■ WHAT THIS TASK INVOLVES ■
In two sentences, summarize the court opinion excerpt below.

PATRICIA A. GAUGHAN, District Judge.

INTRODUCTION

This matter is before the Court upon Defendant Giorgio's Motion to Withdraw his Plea of Guilty (Doc. 310). For the following reasons, the motion is DENIED.

FACTS

Defendants Michael Giorgio (sometimes, "defendant") and Benjamin Suarez were indicted on September 24, 2013, for various counts related to campaign finance fraud. In addition, both defendants were charged with various counts of obstruction of justice. On October 22, 2013, the grand jury issued a superseding indictment also charging defendant Suarez Corporation Industries, Inc. ("SCI") with similar crimes. Throughout the pendency of the case, it appears that all three defendants were parties to a joint defense agreement. Each party was represented by separate counsel. SCI paid all of the attorneys' fees for all of the parties. In addition, SCI paid the attorneys' fees for all SCI employees who were called to testify. The attorney representing the employees did not represent any of the defendants.

The fee agreement between SCI and Giorgio's counsel indicates as follows:

It is our understanding that SCI has agreed to pay all invoices for our legal services rendered on behalf of Mr. Girogio in connection with this engagement. However, we will be serving as his counsel and not as counsel for SCI. Therefore, our invoices may be redacted to remove any references to attorney-client privileged matters.

Counsel for Giorgio did not obtain a conflict wavier from Giorgio for this third-party feepaying arrangement. Throughout the representation, Giorgio's counsel presented the possibility of a plea deal with the government. (Doc. 310-7 (email dated October 25, 2012); Doc. 310-6 (letter dated March 3, 2014)). Giorgio, however, was not interested. (Doc. 310-6 (". . . you have previously indicated in our prior conversations an unwillingness to consider a plea agreement involving any period of incarceration . . .")).

On May 16, 2014, after the Court's Final Pretrial, government counsel met with counsel for Giorgio to discuss a possible plea. The following day, Giorgio's counsel informed the government that Giorgio was so willing. After a proffer, the parties proceeded to negotiate the terms of a plea deal. The factual basis of the plea agreement provides, in relevant part, that Giorgio "then knew" that SCI could not make campaign contributions and, by using straw donors, contribution limits were exceeded. The factual basis also provides that Giorgio understood that the employees were reimbursed for the donations and were not expected to "repay" the reimbursements.

■ SOURCE DATA ■
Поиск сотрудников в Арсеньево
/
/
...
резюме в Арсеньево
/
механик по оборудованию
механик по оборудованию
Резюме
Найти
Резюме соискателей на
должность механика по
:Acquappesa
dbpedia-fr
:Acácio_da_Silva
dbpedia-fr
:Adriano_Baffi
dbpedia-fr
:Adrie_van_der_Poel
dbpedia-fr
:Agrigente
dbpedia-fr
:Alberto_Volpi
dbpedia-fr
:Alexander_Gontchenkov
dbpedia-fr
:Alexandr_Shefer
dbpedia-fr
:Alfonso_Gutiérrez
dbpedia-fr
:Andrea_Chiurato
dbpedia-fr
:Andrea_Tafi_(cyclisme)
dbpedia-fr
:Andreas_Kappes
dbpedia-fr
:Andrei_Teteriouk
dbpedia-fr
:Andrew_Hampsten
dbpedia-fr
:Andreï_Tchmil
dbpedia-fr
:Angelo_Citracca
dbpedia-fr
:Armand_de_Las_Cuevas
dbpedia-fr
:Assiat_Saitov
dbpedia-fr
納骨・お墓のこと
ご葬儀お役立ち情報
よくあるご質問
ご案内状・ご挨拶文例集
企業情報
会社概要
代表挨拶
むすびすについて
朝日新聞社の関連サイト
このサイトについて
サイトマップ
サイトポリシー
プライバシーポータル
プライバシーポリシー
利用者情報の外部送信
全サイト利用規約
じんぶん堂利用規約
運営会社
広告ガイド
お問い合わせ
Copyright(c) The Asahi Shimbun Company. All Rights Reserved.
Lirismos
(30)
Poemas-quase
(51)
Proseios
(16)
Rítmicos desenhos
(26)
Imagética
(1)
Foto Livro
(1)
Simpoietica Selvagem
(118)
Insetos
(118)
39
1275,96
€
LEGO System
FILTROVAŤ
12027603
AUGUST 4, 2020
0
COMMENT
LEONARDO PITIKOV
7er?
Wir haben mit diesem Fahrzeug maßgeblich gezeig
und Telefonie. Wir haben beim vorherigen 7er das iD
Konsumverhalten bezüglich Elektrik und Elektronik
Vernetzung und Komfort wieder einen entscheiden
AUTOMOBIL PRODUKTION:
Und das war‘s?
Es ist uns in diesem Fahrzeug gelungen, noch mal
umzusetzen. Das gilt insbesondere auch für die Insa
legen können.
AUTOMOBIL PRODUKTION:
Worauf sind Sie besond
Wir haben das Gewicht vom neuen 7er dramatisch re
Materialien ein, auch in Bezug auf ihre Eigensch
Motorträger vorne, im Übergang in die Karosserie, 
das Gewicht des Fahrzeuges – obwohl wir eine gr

■ ANSWER BELOW ■
The court denied Michael Giorgio's motion to withdraw his guilty plea in a case where he, Benjamin Suarez, and Suarez Corporation Industries, Inc. (SCI) were charged with campaign finance fraud and related crimes. SCI paid the attorneys' fees for all the parties without Giorgio's counsel obtaining a conflict waiver, and although Giorgio had earlier shown no interest in a plea deal, he became willing to plead in May 2014 to an agreement stating he knew SCI could not make campaign contributions and that straw donors were reimbursed.